_Prompt_:
Repeat each record exactly as written, and drop any images.

[Stored items]
====

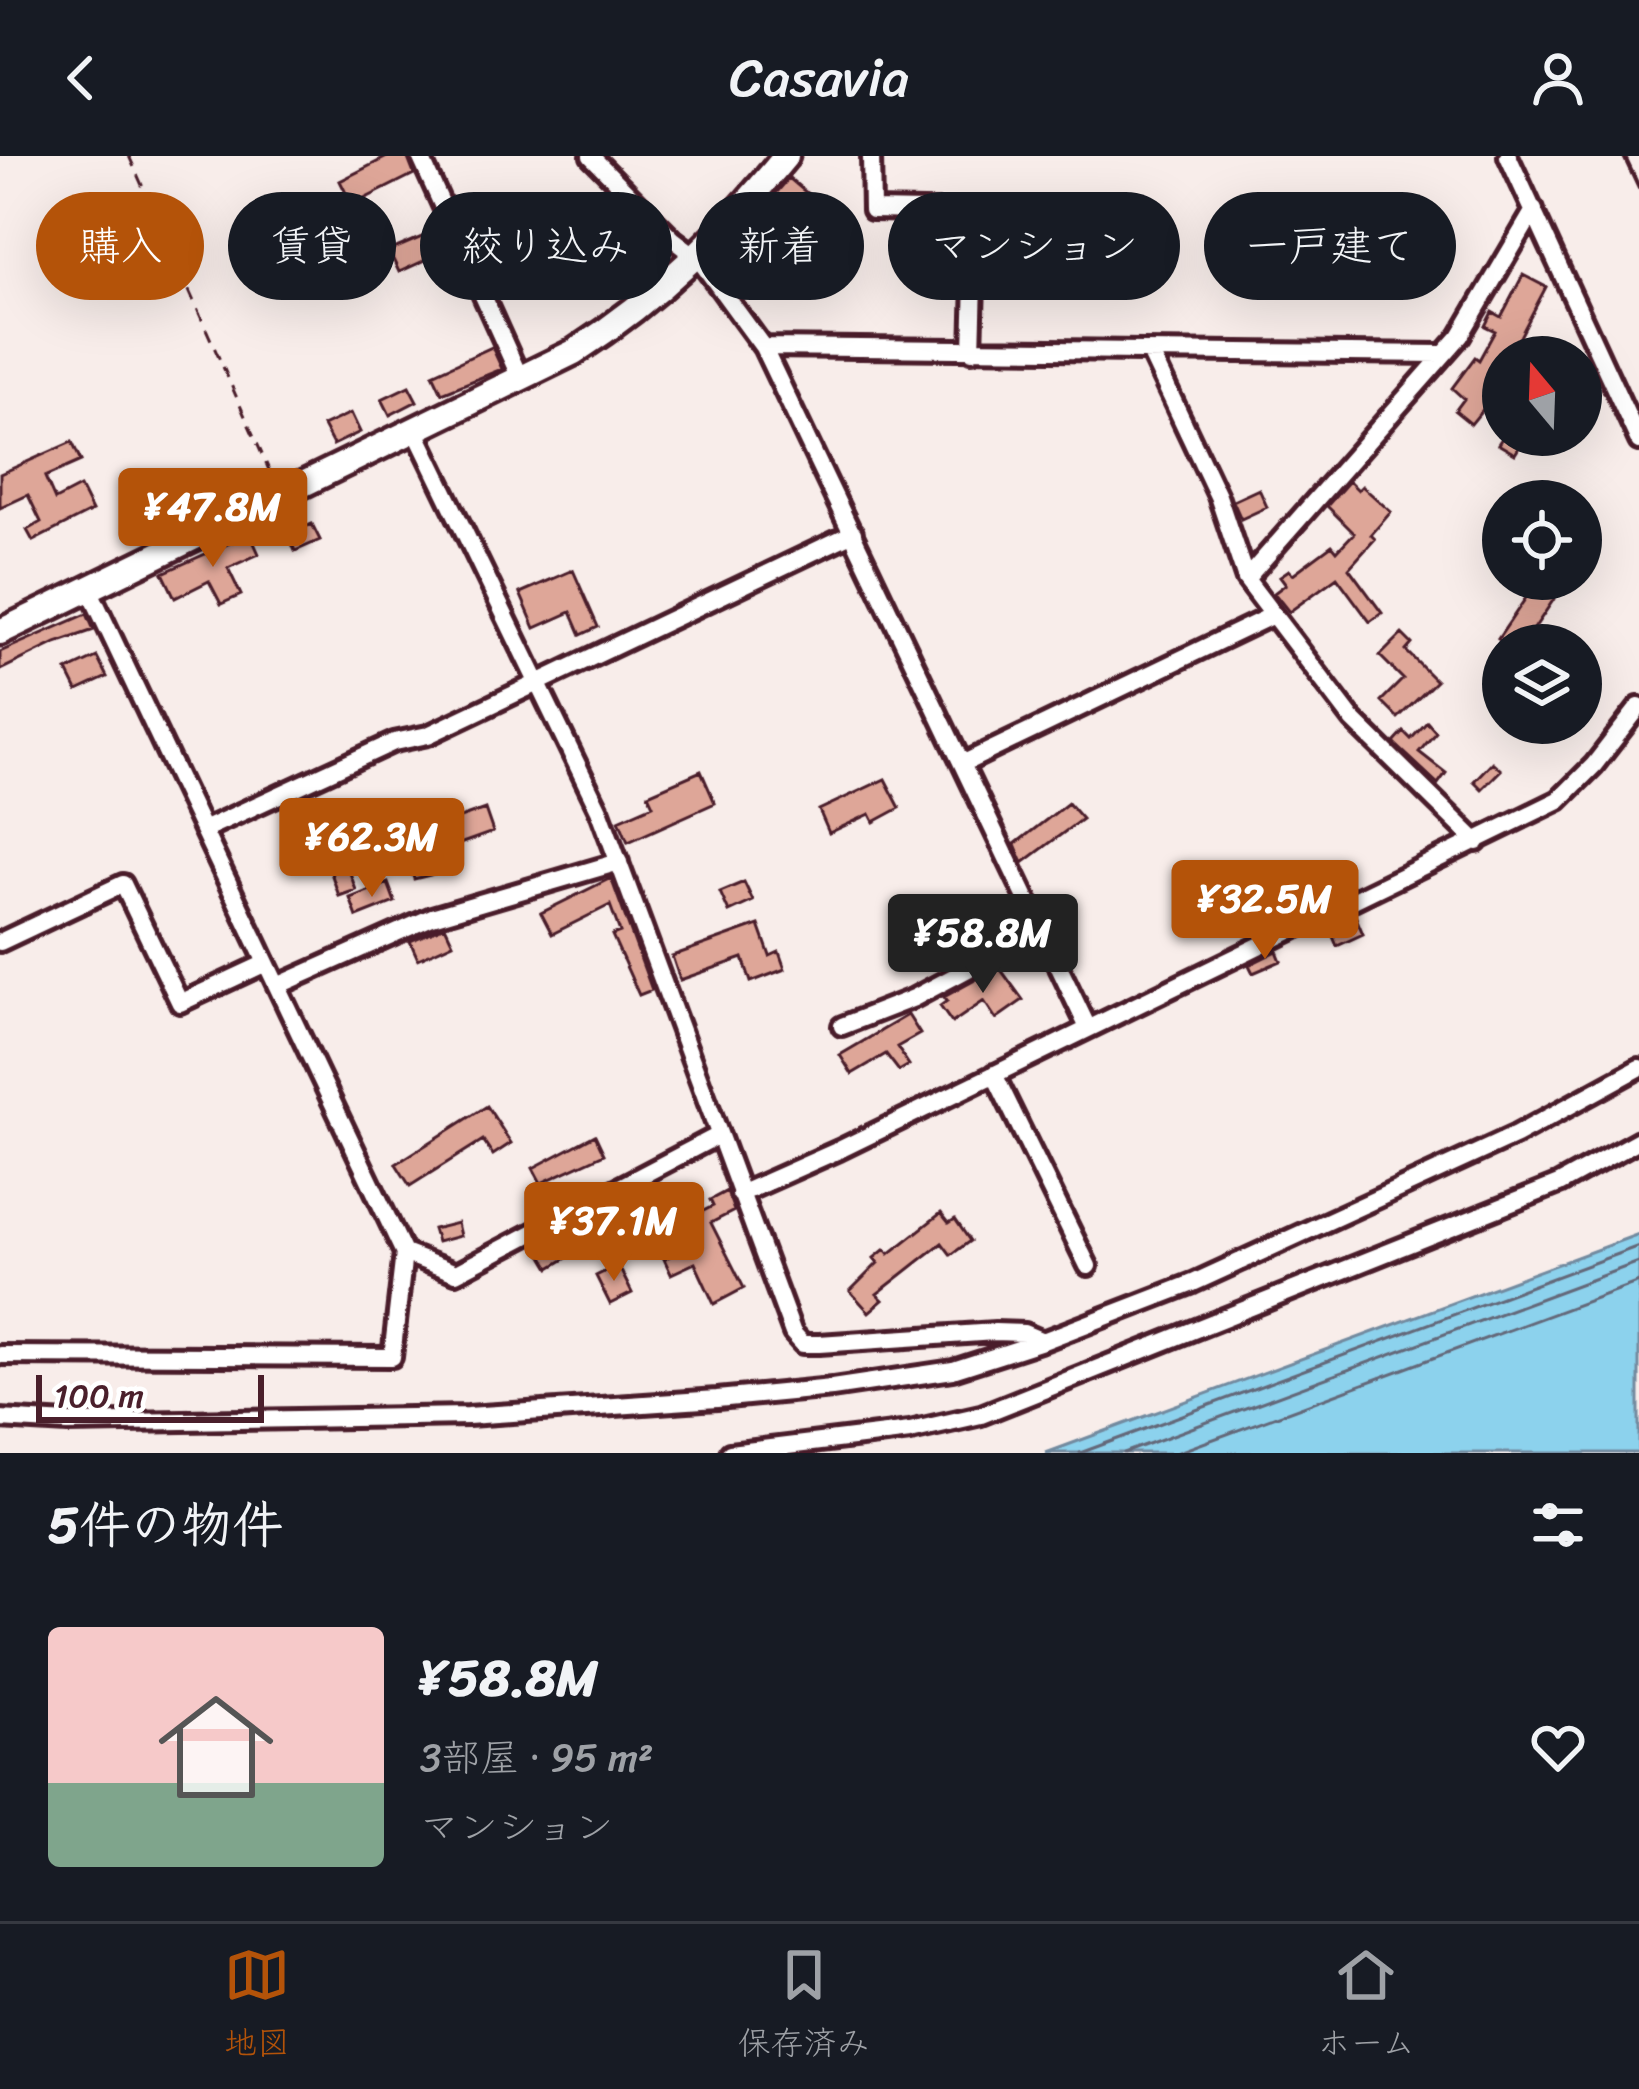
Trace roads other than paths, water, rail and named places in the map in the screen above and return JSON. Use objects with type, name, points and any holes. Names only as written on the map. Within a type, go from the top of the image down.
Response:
[{"type":"street","points":[[421,156],[521,380]]},
{"type":"street","points":[[591,156],[696,256]]},
{"type":"street","points":[[755,192],[786,156]]},
{"type":"street","points":[[871,156],[872,210],[976,212],[972,351]]},
{"type":"street","points":[[1508,156],[1639,441]]},
{"type":"street","points":[[1246,579],[1460,336],[1534,210]]},
{"type":"street","points":[[0,632],[521,380],[620,323],[696,260]]},
{"type":"street","points":[[729,300],[764,347],[1088,1028]]},
{"type":"street","points":[[764,347],[1441,354]]},
{"type":"street","points":[[1151,354],[1217,496],[1246,579],[1353,719],[1477,842]]},
{"type":"street","points":[[416,432],[600,812],[785,1317],[803,1344],[995,1332],[1024,1333],[1043,1341]]},
{"type":"street","points":[[203,830],[394,742],[428,735],[853,533]]},
{"type":"street","points":[[0,1355],[392,1357],[404,1253],[88,589]]},
{"type":"street","points":[[962,764],[1273,615]]},
{"type":"street","points":[[740,1194],[1559,800],[1594,765],[1639,707]]},
{"type":"street","points":[[278,986],[432,916],[619,862]]},
{"type":"street","points":[[0,942],[123,884],[180,1003],[266,963]]},
{"type":"street","points":[[842,1026],[914,998],[1041,930]]},
{"type":"street","points":[[0,1419],[68,1423],[468,1416],[717,1399],[953,1370],[1043,1341],[1193,1282],[1516,1136],[1639,1067]]},
{"type":"street","points":[[994,1075],[1088,1266]]},
{"type":"street","points":[[404,1253],[456,1273],[719,1135]]},
{"type":"street","points":[[730,1453],[910,1431],[981,1415],[1559,1184],[1639,1140]]},
{"type":"water","points":[[1639,1234],[1639,1453],[1046,1453]]},
{"type":"railway","points":[[1624,156],[1639,188]]}]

====

_Solution to this exercise_:
Trace roads other than paths, water, rail and named places in the map in the screen above and return JSON. Use objects with type, name, points and any holes. Names only as written on the map. Within a type, go from the top of the image down.
Response:
[{"type":"street","points":[[421,156],[521,380]]},
{"type":"street","points":[[591,156],[696,256]]},
{"type":"street","points":[[755,192],[786,156]]},
{"type":"street","points":[[871,156],[872,210],[976,212],[972,351]]},
{"type":"street","points":[[1508,156],[1639,441]]},
{"type":"street","points":[[1246,579],[1460,336],[1534,210]]},
{"type":"street","points":[[0,632],[521,380],[620,323],[696,260]]},
{"type":"street","points":[[729,300],[764,347],[1088,1028]]},
{"type":"street","points":[[764,347],[1441,354]]},
{"type":"street","points":[[1151,354],[1217,496],[1246,579],[1353,719],[1477,842]]},
{"type":"street","points":[[416,432],[600,812],[785,1317],[803,1344],[995,1332],[1024,1333],[1043,1341]]},
{"type":"street","points":[[203,830],[394,742],[428,735],[853,533]]},
{"type":"street","points":[[0,1355],[392,1357],[404,1253],[88,589]]},
{"type":"street","points":[[962,764],[1273,615]]},
{"type":"street","points":[[740,1194],[1559,800],[1594,765],[1639,707]]},
{"type":"street","points":[[278,986],[432,916],[619,862]]},
{"type":"street","points":[[0,942],[123,884],[180,1003],[266,963]]},
{"type":"street","points":[[842,1026],[914,998],[1041,930]]},
{"type":"street","points":[[0,1419],[68,1423],[468,1416],[717,1399],[953,1370],[1043,1341],[1193,1282],[1516,1136],[1639,1067]]},
{"type":"street","points":[[994,1075],[1088,1266]]},
{"type":"street","points":[[404,1253],[456,1273],[719,1135]]},
{"type":"street","points":[[730,1453],[910,1431],[981,1415],[1559,1184],[1639,1140]]},
{"type":"water","points":[[1639,1234],[1639,1453],[1046,1453]]},
{"type":"railway","points":[[1624,156],[1639,188]]}]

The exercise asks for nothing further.